Spatial grounding data:
::::

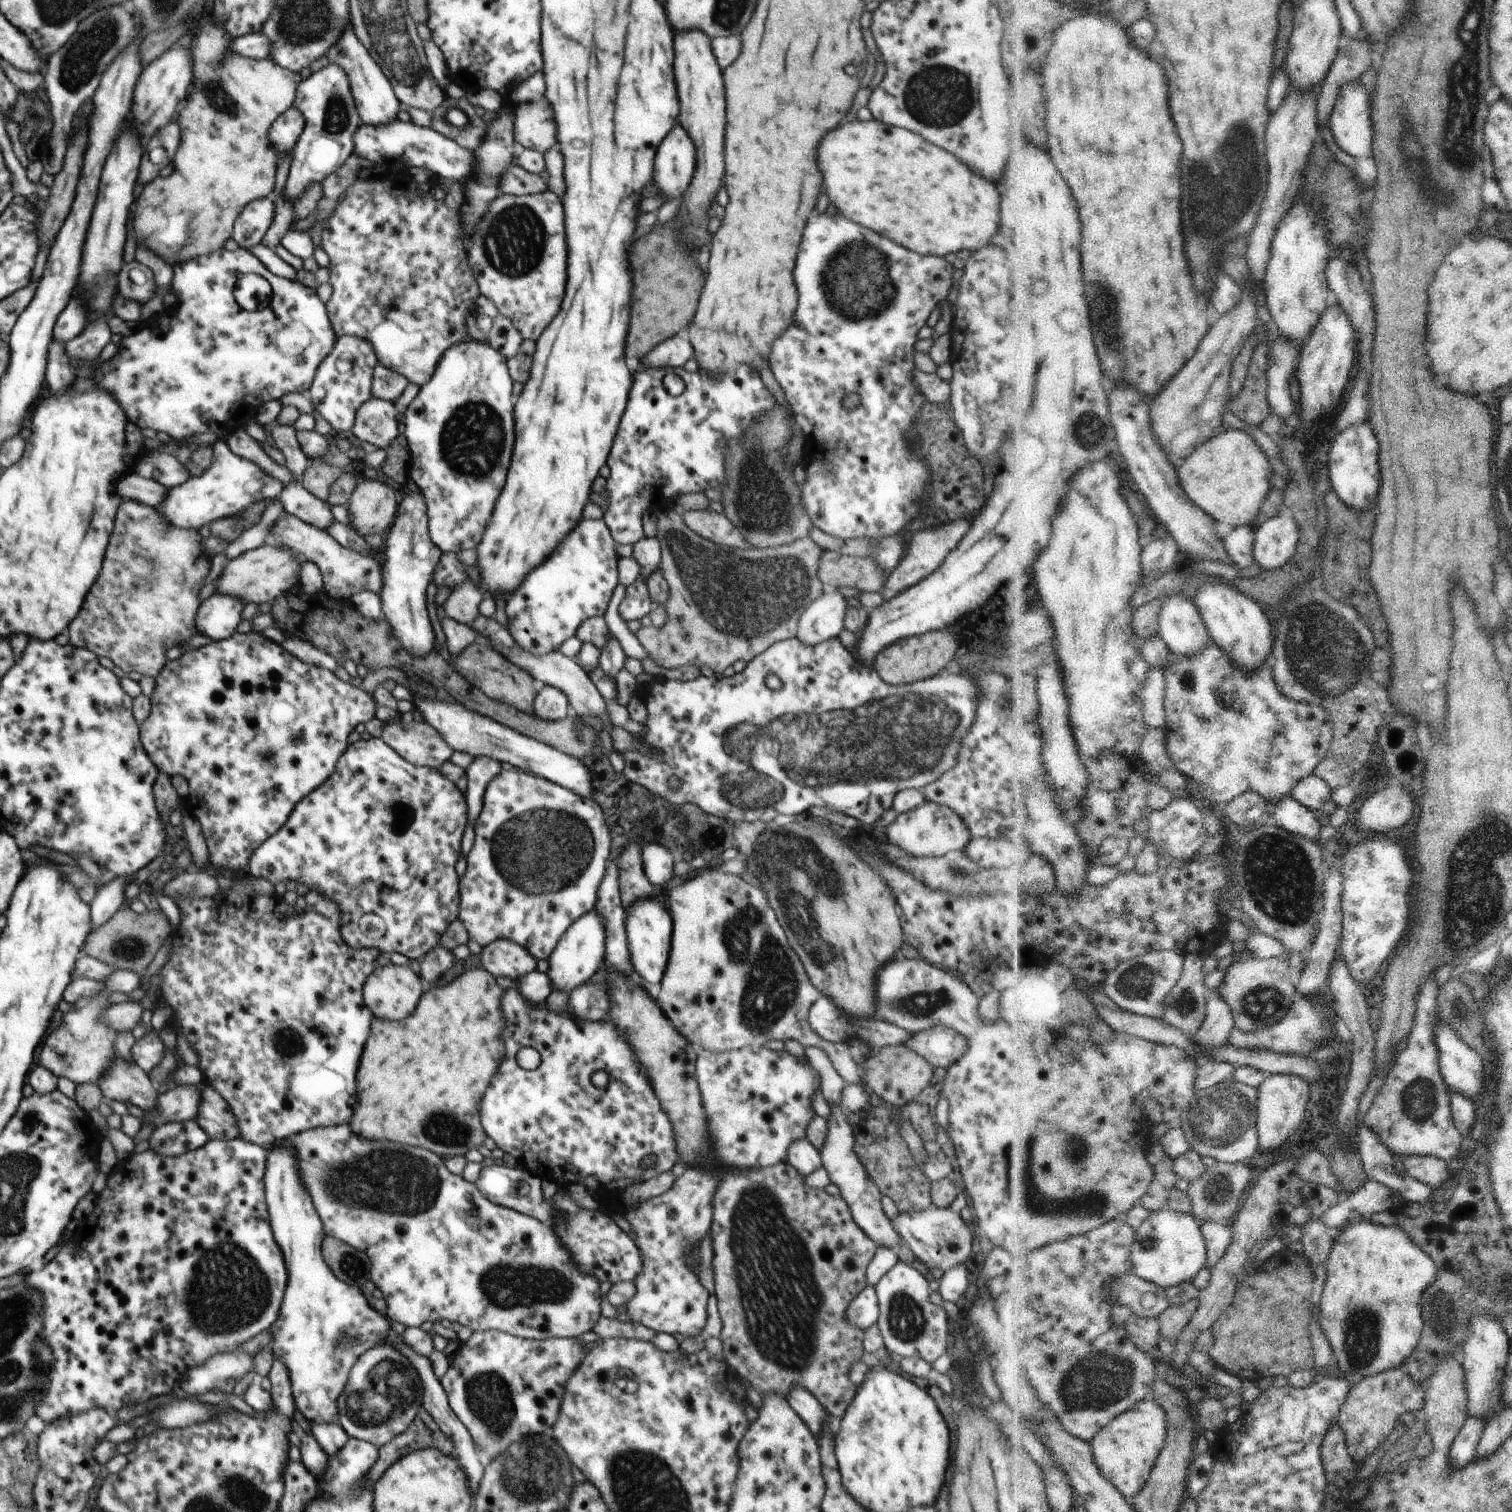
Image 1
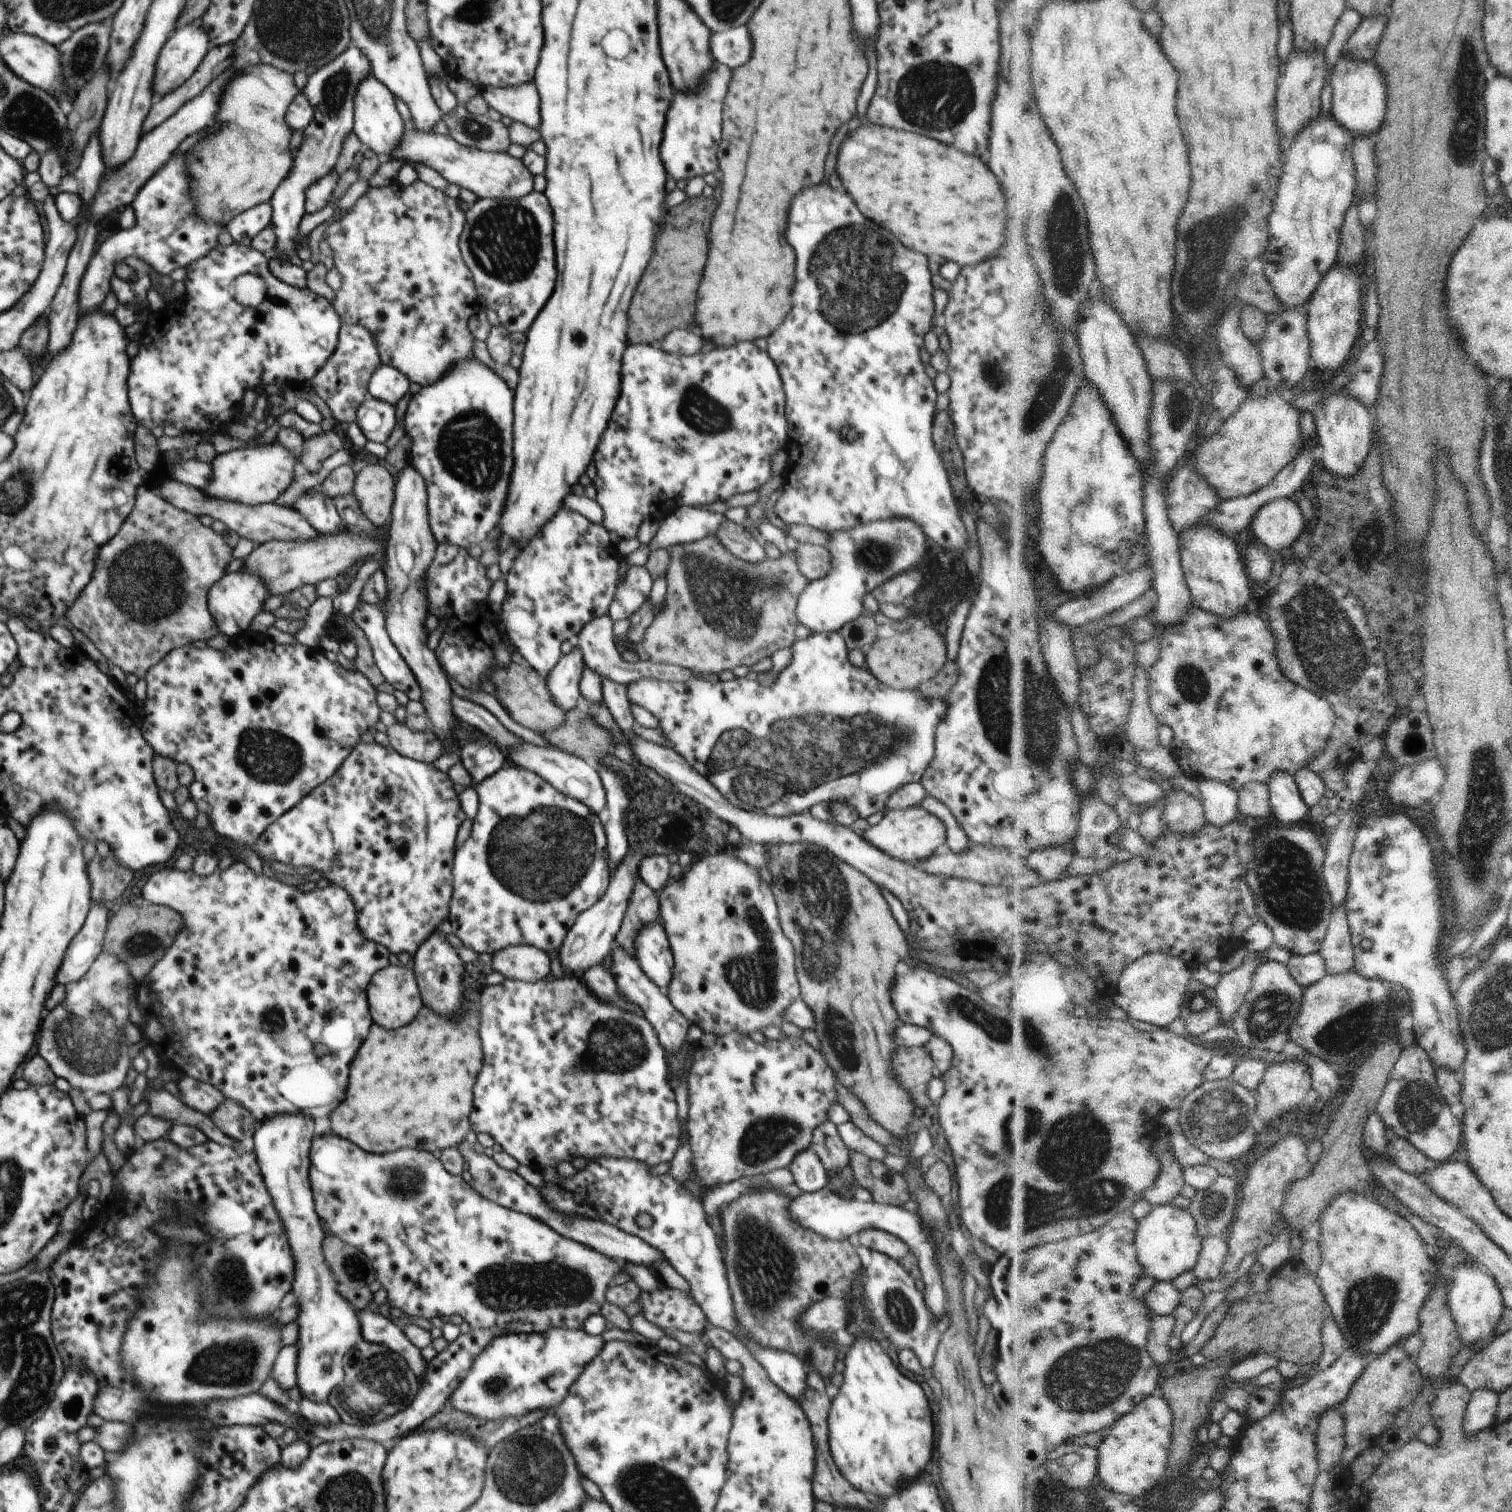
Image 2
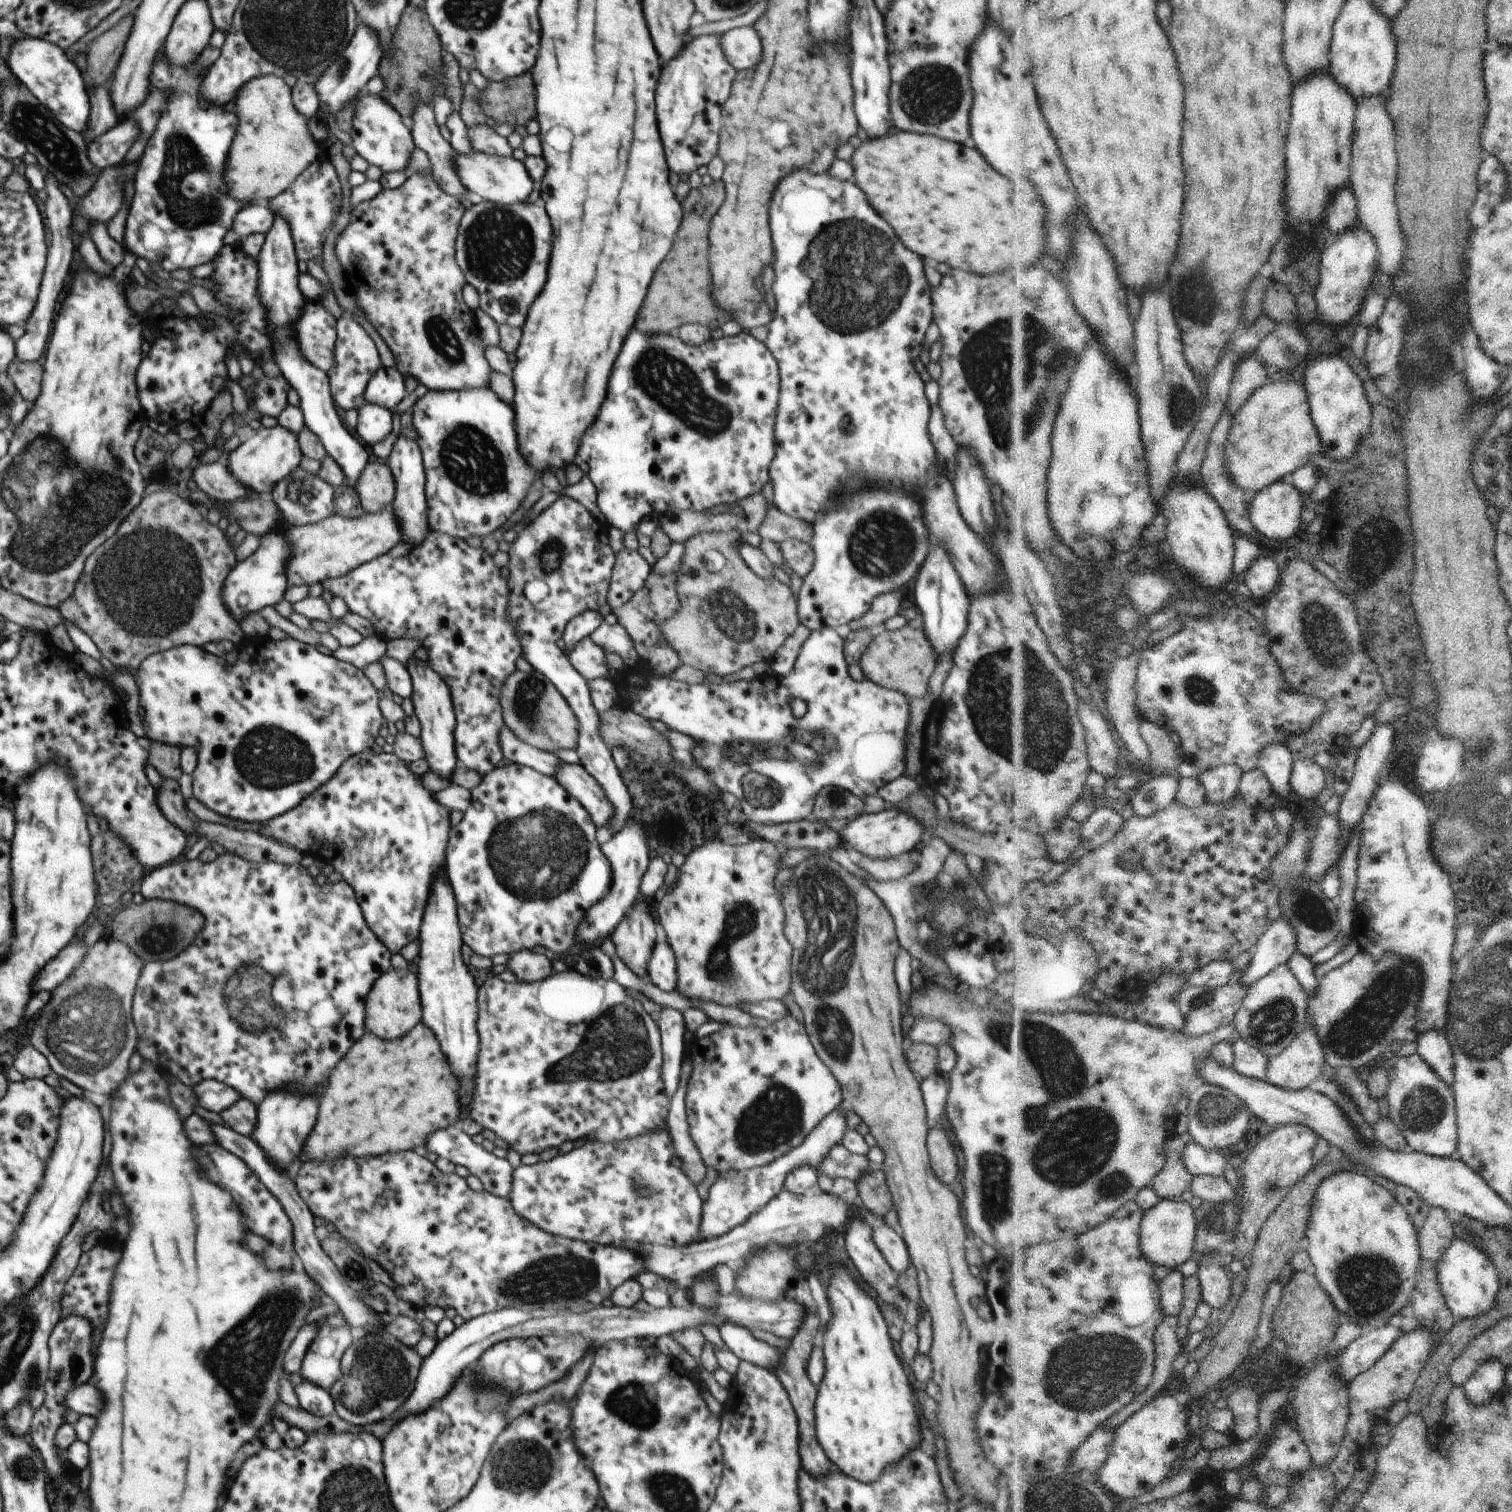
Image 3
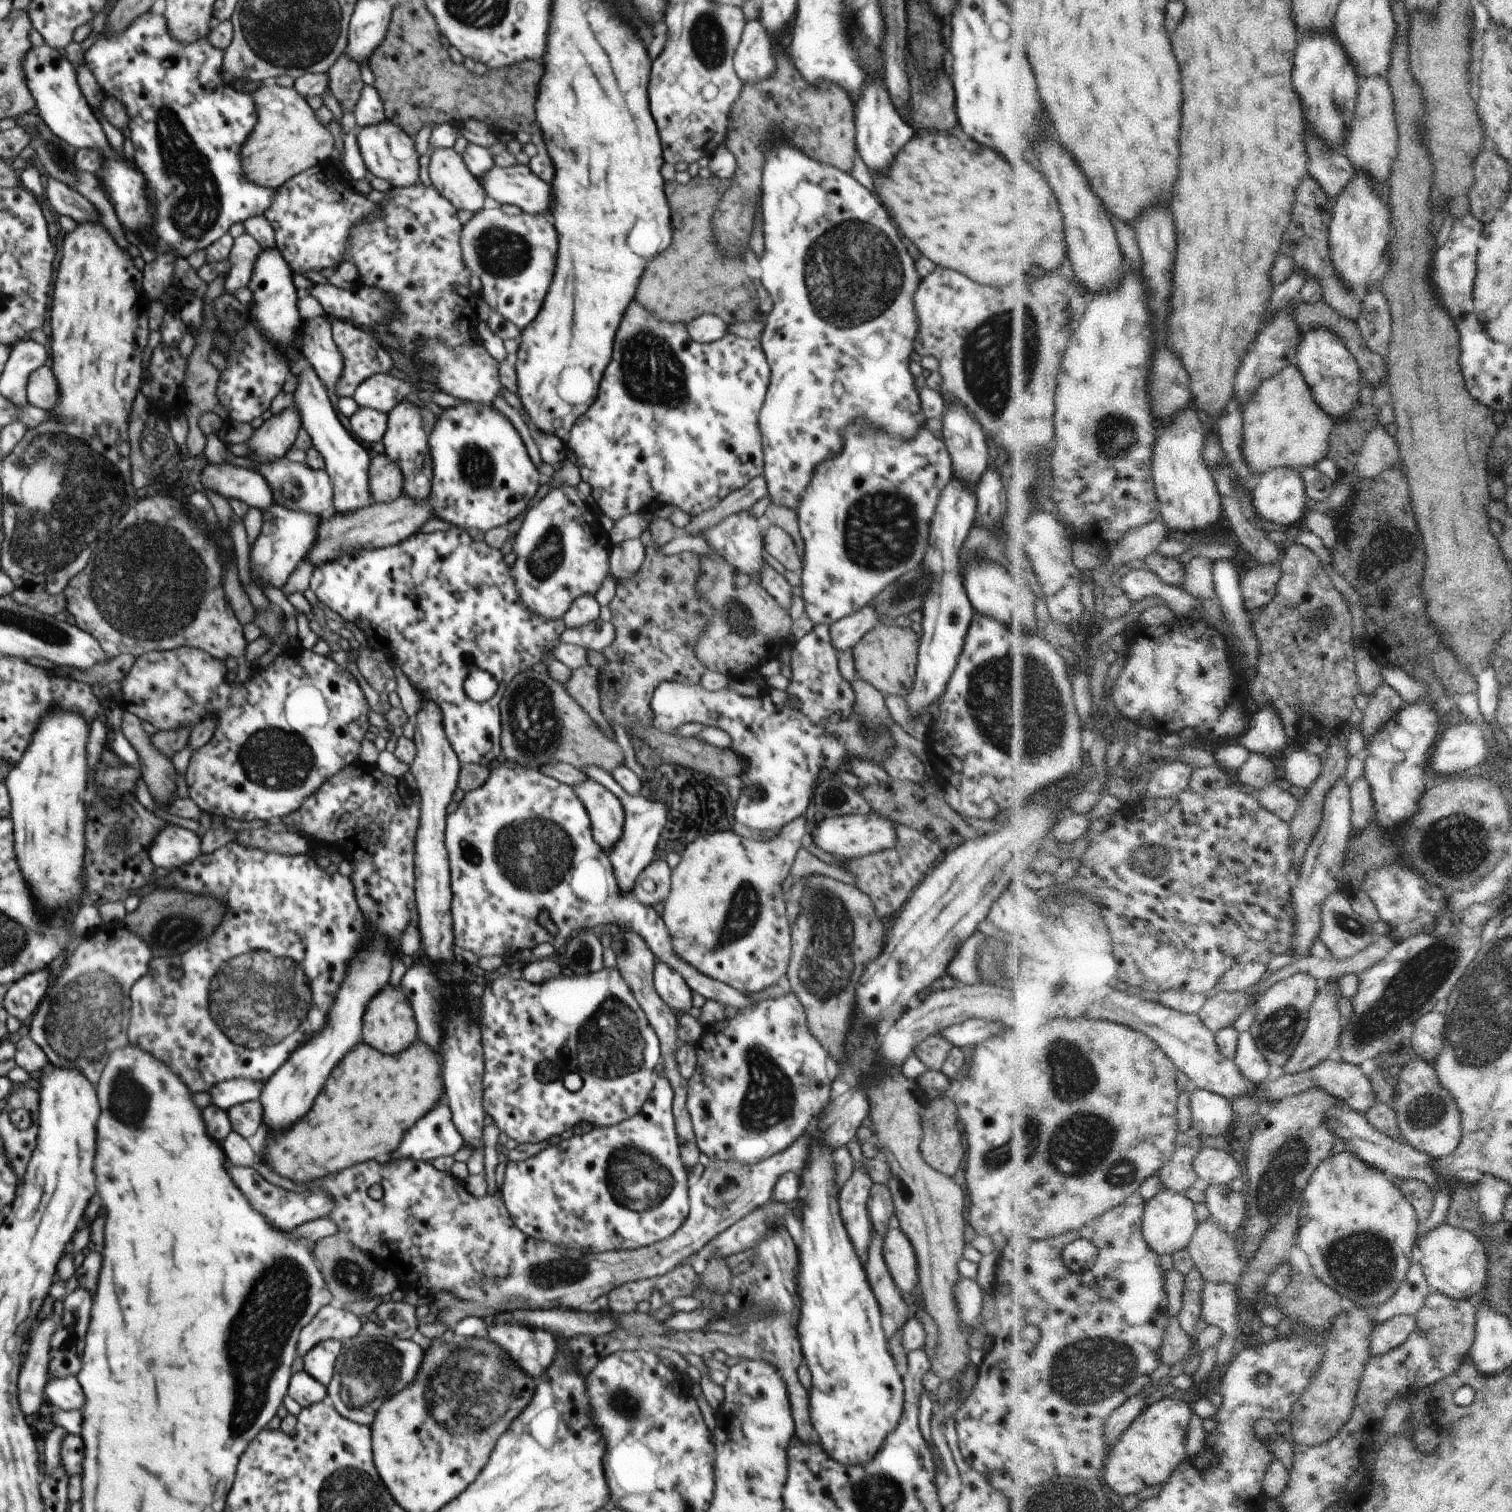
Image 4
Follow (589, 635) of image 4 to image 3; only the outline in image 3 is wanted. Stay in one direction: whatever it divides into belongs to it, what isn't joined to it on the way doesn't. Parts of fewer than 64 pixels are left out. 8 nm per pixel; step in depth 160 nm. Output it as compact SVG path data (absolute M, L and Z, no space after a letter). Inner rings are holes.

::::

Your answer should be every line above, written out exactly, with no pictures.

**TASK ANSWER**
Image 1
Image 2
Image 3
Image 4
Follow (589, 635) of image 4 to image 3; only the outline in image 3 is wanted. Stay in one direction: whatever it divides into belongs to it, what isn't joined to it on the way doesn't. Parts of fewer than 64 pixels are left out. 8 nm per pixel; step in depth 160 nm. Output it as compact SVG path data (absolute M, L and Z, no space after a letter). Inner rings are holes.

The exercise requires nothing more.